**Data provided:**
----

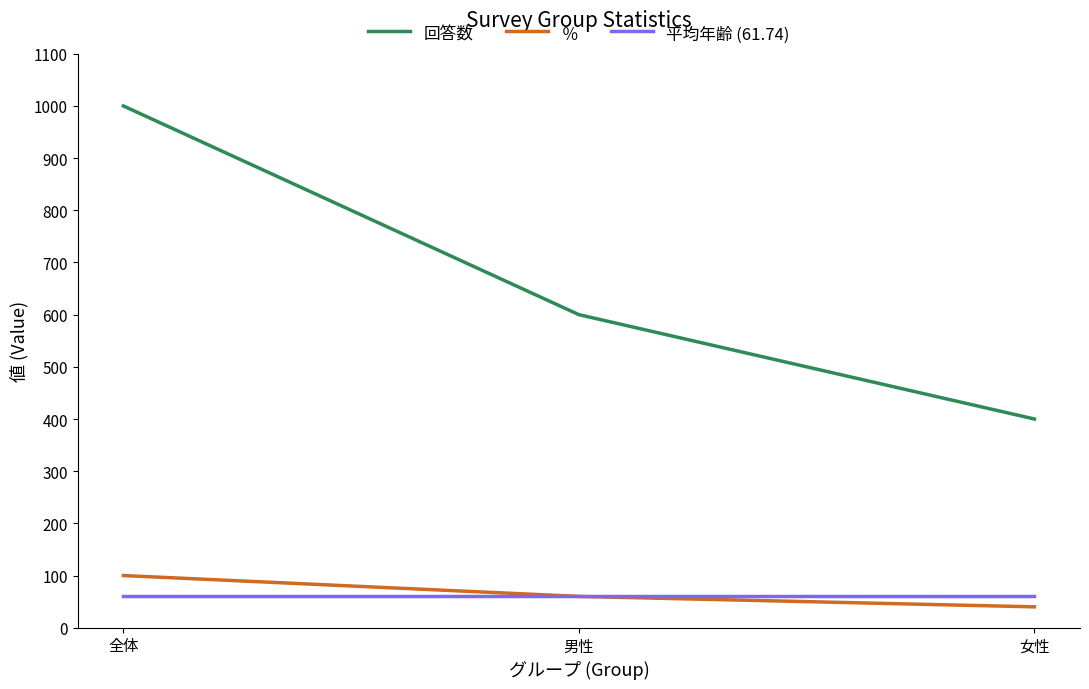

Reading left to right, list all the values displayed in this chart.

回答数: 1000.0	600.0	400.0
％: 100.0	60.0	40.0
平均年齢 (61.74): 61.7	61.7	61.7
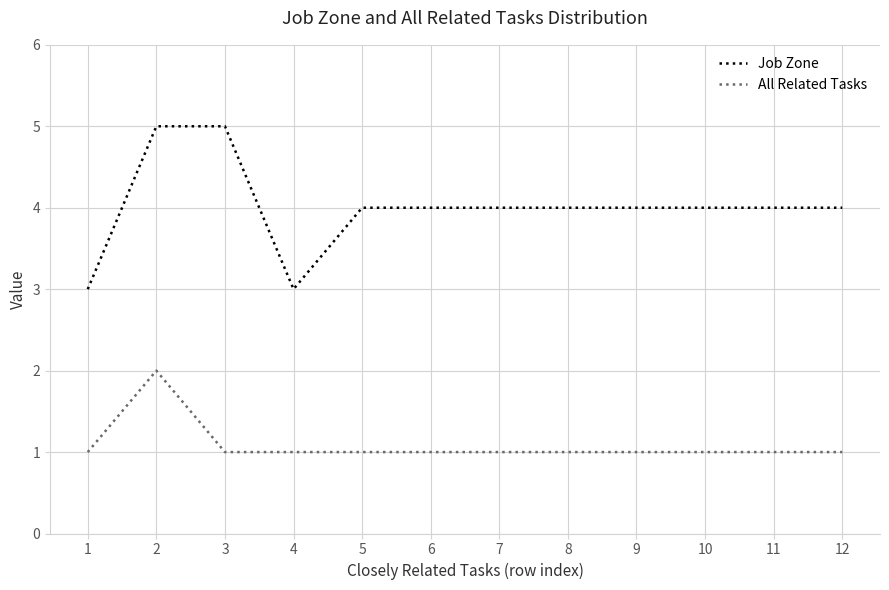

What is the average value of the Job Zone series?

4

----

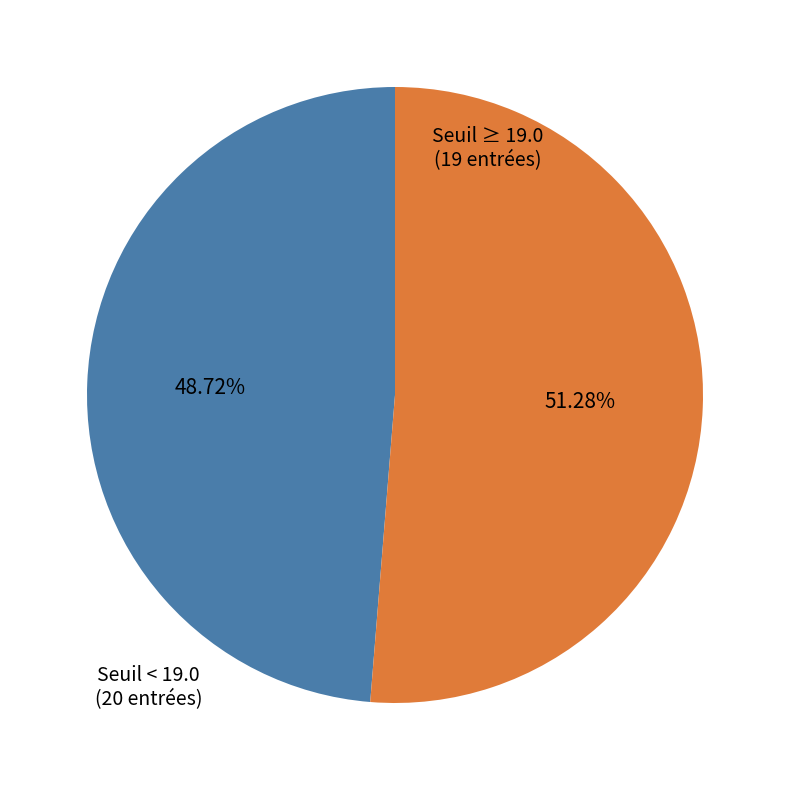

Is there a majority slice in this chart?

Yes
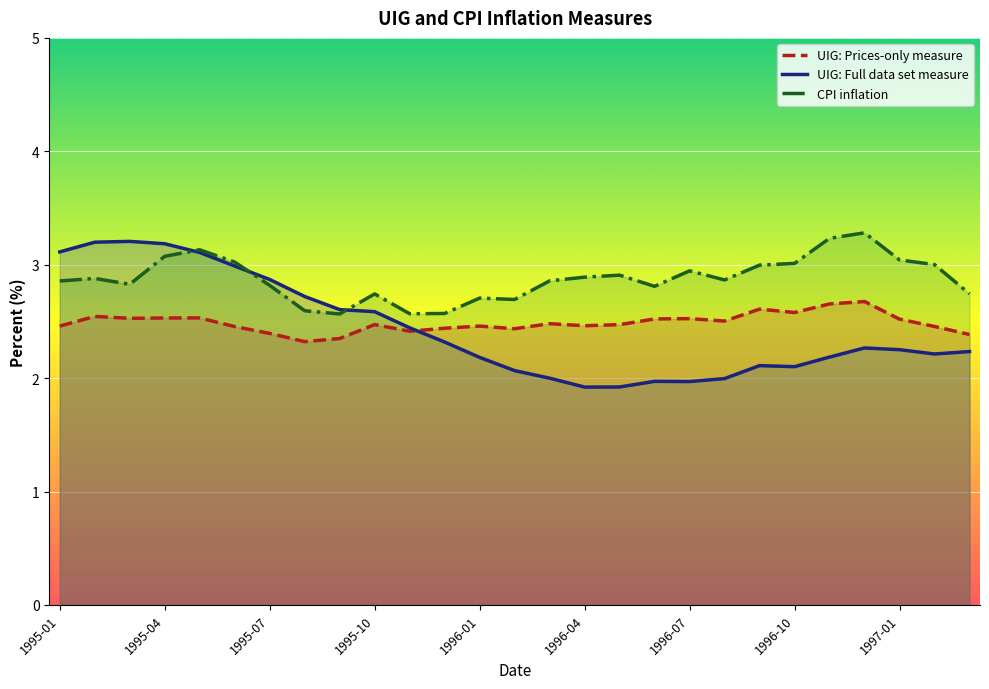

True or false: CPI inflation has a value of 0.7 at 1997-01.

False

----

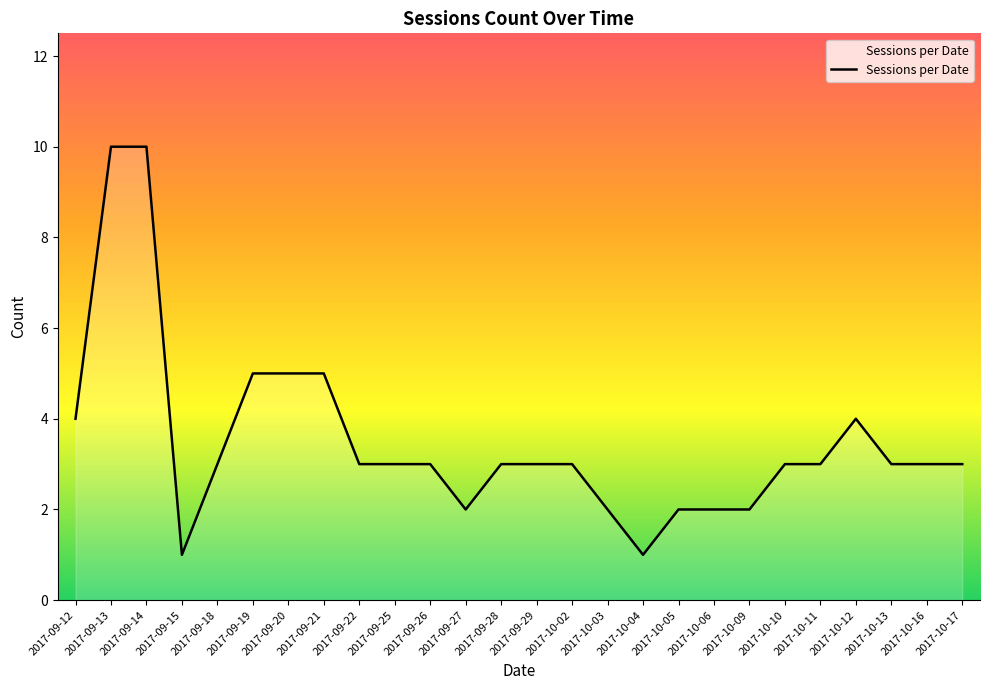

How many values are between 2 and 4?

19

----

**Assignment:** Put the lines from the one holding "Reading left to" through the one holding "What is the", both included, into a Markdown table with the columns Row and Content, numbering each line. Skip blank lines and leave out any picture lines.

**The completed task:**
| Row | Content |
|---|---|
| 1 | Reading left to right, list all the values displayed in this chart. |
| 2 | 回答数: 1000.0	600.0	400.0 |
| 3 | ％: 100.0	60.0	40.0 |
| 4 | 平均年齢 (61.74): 61.7	61.7	61.7 |
| 5 | What is the average value of the Job Zone series? |